TRECHO:
=====
Fotos: Bispo/ Divulgação

06/11/2023

Há poucas semanas, Ed Motta lançou o décimo quarto álbum de sua carreira, Behind The Tea Chronicles, cheio de groove e referências cinematográficas. Acompanhado por arranjos orquestrais, o carioca passeia com elegância pelo jazz, soul e funk. “Tem um elemento forte brasileiro junto com os acordes desses gêneros”, comentou Ed em entrevista à NOIZE.

Ed assina como cantor, compositor, arranjador e produtor do álbum, além de também tocar percussão e xilofone em algumas faixas. “Tem uma organização que o tempo me ensinou”, falou o artista sobre os processos no estúdio e fora dele para organizar todas essas demandas.

Além de estar disponível nas plataformas digitais, o trabalho também ganhou versão em vinil e CD, em versão brasileira, europeia e japonesa. Ed é um grande colecionador de discos e conta que desde criança os LPs têm um papel central na sua vida. Minha vontade de fazer música se confunde com minha vontade de fazer vinil. Minha vontade de fazer música é para virar um vinil”, declarou.

“São histórias sobre máfia, sabotagem, conspiração. Tem um tom crítico em todas elas, mas não quero que as histórias estejam presas nisso. O papel de uma história é contar uma história”, falou Ed sobre as letras das músicas. Nos últimos anos, o cantor ganhou popularidade na internet justamente por contar histórias, muitas vezes polêmicas, em lives nas suas redes sociais. Abaixo, leia a ideia que trocamos com ele: 


Primeiro, Ed, eu recebi aqui o disco e tá lindo, cara. Então, vamos começar pelo vinil. Queria saber, por que lançar hoje o novo álbum em LP já na sua estreia? Qual a importância dessa mídia hoje em dia e qual a importância dessa mídia na sua vida, na sua obra?

*

O disco sai com três versões. Tem a versão brasileira, a versão alemã da MPS e a versão japonesa. É o primeiro disco meu com vinil japonês, que eu consegui fazer um vinil japonês. Eu tô há anos querendo isso, cara, e não consigo. Sempre “sei lá o quê, isso não é possível”. Ficou possível quando eu virei capitão, né? Foi meu selo que fez o disco. Eu que comandei tudo, todos os contratos, então ficou claro. Falei: “Isso aqui é uma coisa importante para mim”. Eu queria tanto ter um vinil em uma edição japonesa… Tem aquele papel, aquela gramatura, tudo. Eles botam para quebrar no vinil, né, cara?
=====
LINHAS DE DADOS:

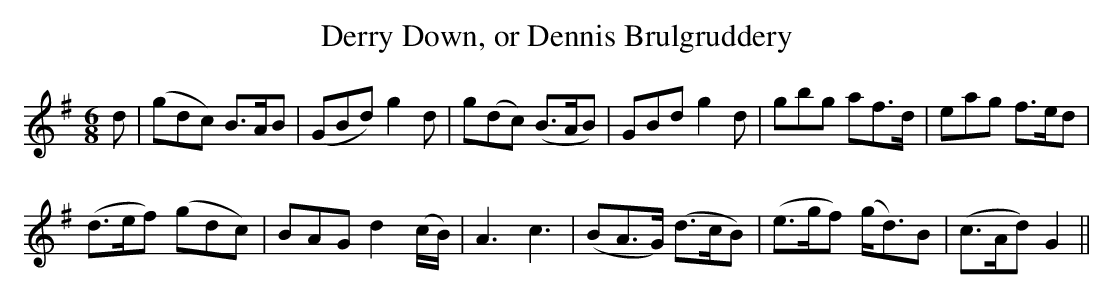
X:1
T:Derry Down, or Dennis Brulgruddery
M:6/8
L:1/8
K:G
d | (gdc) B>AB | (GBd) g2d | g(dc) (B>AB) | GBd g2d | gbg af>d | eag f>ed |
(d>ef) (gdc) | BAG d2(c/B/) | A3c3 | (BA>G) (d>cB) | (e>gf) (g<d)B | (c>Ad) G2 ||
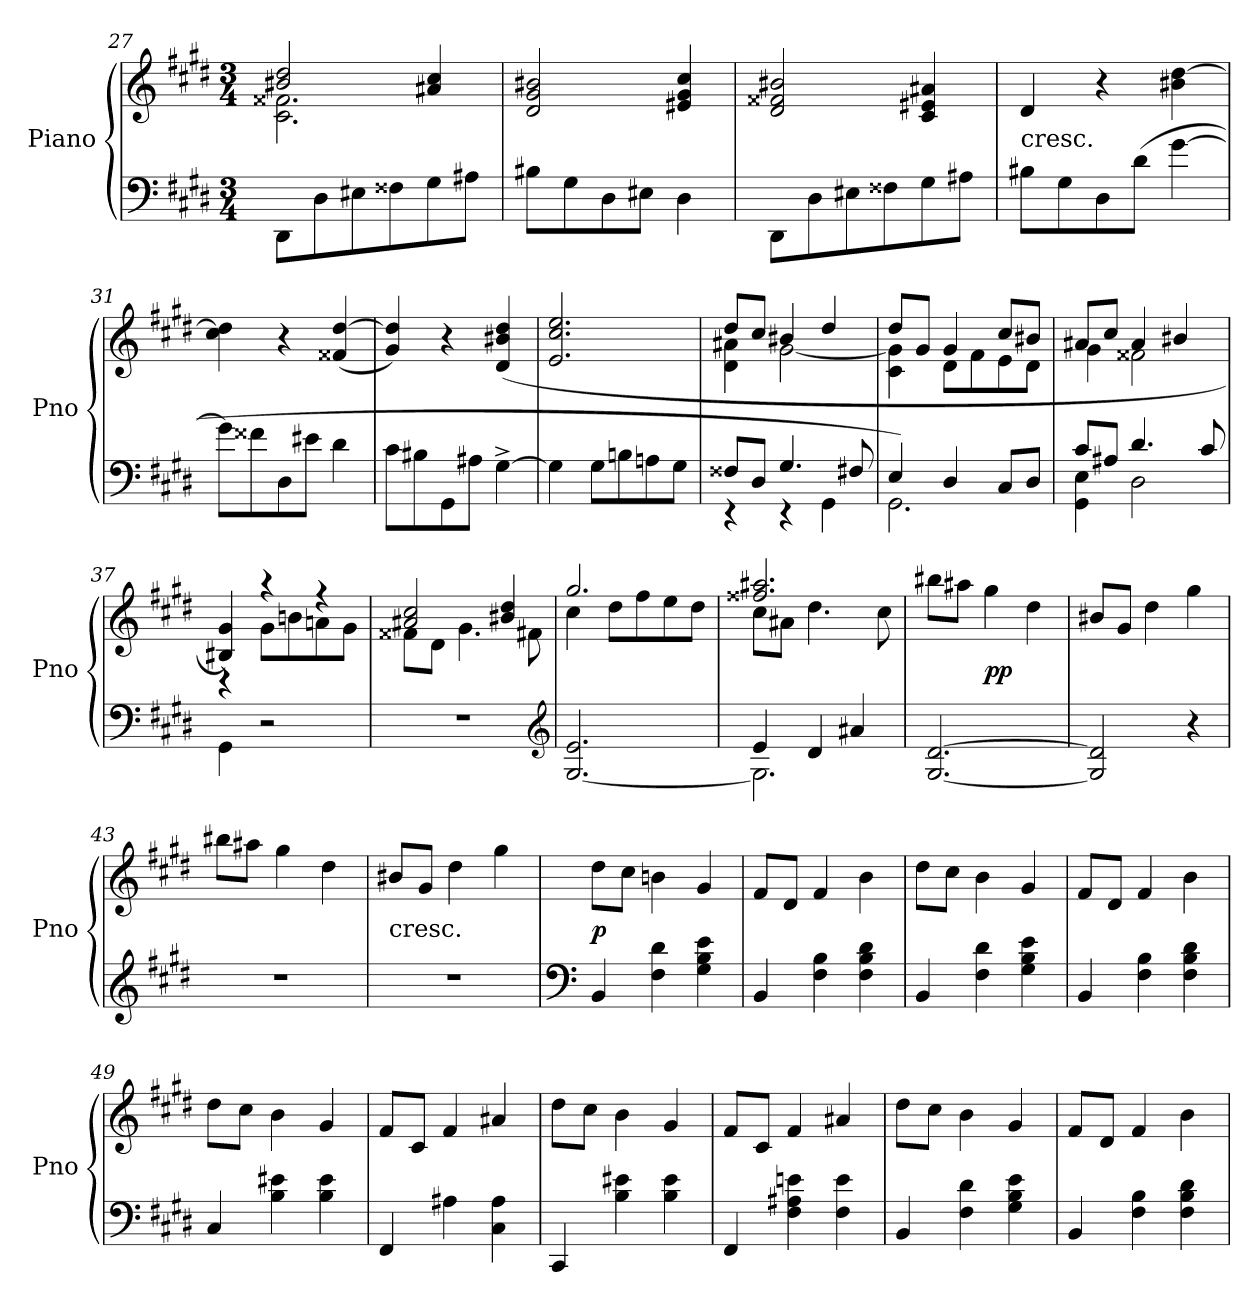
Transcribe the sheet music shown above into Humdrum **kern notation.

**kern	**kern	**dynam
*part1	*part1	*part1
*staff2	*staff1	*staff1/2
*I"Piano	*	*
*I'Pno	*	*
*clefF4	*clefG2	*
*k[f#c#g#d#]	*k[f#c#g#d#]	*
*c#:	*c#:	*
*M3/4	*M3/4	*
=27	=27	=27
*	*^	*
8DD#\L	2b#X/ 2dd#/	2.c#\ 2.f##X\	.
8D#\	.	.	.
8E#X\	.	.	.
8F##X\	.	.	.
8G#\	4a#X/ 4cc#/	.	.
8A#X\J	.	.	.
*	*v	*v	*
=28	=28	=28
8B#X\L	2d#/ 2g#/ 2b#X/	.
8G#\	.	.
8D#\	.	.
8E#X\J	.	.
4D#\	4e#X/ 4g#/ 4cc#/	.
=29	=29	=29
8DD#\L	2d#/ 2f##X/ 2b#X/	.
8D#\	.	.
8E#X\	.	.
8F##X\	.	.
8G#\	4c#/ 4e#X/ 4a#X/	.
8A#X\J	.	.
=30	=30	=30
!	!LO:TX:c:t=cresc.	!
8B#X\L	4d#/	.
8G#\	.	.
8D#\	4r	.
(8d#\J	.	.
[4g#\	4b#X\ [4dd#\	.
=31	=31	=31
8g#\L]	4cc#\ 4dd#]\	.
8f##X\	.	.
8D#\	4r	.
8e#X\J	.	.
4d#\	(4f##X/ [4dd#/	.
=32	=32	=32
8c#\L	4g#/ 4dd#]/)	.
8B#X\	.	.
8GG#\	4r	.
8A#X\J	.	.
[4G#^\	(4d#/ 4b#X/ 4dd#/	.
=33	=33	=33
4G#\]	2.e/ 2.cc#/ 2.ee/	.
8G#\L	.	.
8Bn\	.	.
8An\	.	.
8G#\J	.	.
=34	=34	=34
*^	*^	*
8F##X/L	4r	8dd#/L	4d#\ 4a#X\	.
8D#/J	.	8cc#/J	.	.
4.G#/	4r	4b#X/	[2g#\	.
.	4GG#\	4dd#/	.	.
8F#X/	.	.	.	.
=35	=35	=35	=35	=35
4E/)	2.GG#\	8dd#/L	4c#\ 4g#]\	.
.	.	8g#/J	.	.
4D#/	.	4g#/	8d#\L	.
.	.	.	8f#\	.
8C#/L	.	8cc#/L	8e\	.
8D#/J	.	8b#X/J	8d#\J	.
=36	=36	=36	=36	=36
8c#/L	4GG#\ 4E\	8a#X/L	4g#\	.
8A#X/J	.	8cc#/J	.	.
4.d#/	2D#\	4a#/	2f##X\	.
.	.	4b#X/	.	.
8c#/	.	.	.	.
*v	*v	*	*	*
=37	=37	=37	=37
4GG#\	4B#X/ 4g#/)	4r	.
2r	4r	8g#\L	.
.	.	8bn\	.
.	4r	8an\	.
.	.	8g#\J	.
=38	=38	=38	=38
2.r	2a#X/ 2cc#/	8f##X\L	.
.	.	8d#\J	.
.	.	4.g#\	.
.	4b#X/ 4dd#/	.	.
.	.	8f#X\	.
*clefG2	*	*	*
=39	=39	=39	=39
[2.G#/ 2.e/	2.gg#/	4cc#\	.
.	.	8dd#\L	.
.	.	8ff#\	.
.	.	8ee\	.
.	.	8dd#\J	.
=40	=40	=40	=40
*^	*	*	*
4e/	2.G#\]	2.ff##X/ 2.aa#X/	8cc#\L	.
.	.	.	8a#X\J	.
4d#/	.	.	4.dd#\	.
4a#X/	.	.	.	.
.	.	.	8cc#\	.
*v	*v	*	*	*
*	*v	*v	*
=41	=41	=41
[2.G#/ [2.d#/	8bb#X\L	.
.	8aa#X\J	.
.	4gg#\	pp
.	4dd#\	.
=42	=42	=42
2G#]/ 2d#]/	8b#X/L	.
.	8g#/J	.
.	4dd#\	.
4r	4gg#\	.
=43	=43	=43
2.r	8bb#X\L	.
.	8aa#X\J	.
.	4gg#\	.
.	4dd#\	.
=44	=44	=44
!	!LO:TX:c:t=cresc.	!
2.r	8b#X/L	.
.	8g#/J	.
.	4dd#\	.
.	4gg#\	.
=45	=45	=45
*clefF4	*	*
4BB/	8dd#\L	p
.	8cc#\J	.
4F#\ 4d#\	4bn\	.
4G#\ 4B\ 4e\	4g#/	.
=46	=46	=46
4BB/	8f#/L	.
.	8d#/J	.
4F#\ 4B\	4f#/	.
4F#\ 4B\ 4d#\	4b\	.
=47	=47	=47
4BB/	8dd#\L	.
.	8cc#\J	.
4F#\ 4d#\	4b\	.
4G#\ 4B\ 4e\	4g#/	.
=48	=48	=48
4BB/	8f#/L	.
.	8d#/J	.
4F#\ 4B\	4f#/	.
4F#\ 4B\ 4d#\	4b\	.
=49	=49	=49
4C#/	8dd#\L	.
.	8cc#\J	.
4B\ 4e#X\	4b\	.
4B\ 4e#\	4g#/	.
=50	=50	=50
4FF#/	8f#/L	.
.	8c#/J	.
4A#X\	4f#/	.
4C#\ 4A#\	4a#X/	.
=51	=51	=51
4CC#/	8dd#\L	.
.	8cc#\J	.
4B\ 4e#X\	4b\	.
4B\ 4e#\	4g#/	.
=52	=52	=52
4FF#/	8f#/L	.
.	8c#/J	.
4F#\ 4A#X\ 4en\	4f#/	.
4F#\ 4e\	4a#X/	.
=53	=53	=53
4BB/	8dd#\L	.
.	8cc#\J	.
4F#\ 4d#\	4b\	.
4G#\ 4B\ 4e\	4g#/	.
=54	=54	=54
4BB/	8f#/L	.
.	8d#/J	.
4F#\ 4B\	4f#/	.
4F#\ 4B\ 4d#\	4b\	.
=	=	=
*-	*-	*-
=====
PARA FAZER:
[A] Copie a passagem do trecho que vai de "O disco sai" até "vinil, né, cara?", incluindo as duas pontas, e troque "capitão" por "comandante".
[B] Segundo o trecho, que instrumentos Ed Motta toca em algumas faixas do álbum?

EXERCÍCIO RESOLVIDO:
[A]
O disco sai com três versões. Tem a versão brasileira, a versão alemã da MPS e a versão japonesa. É o primeiro disco meu com vinil japonês, que eu consegui fazer um vinil japonês. Eu tô há anos querendo isso, cara, e não consigo. Sempre “sei lá o quê, isso não é possível”. Ficou possível quando eu virei comandante, né? Foi meu selo que fez o disco. Eu que comandei tudo, todos os contratos, então ficou claro. Falei: “Isso aqui é uma coisa importante para mim”. Eu queria tanto ter um vinil em uma edição japonesa… Tem aquele papel, aquela gramatura, tudo. Eles botam para quebrar no vinil, né, cara?

[B] Percussão e xilofone.